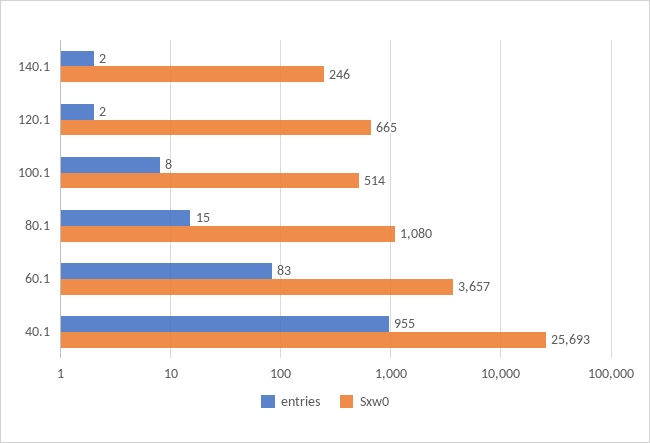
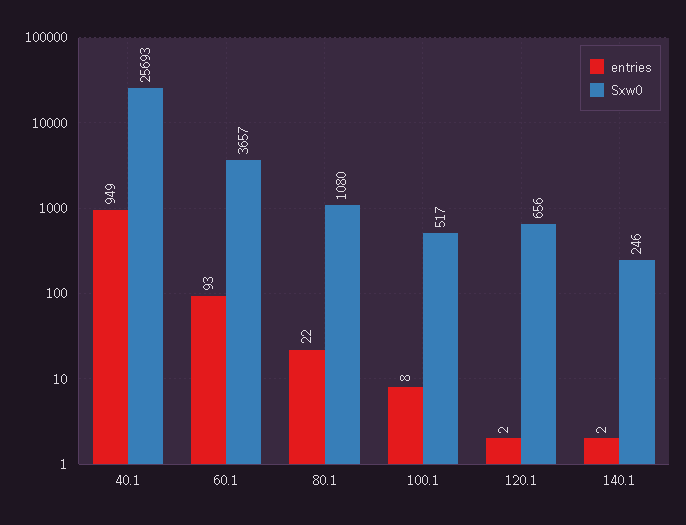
Sxw0, 120.1: 665 -> 656
Sxw0, 100.1: 514 -> 517
entries, 80.1: 15 -> 22
entries, 60.1: 83 -> 93
entries, 40.1: 955 -> 949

-------

(Brief)
Exactly as written above, print every record, and keep the pictures out.

(Solved exercise)
Sxw0, 120.1: 665 -> 656
Sxw0, 100.1: 514 -> 517
entries, 80.1: 15 -> 22
entries, 60.1: 83 -> 93
entries, 40.1: 955 -> 949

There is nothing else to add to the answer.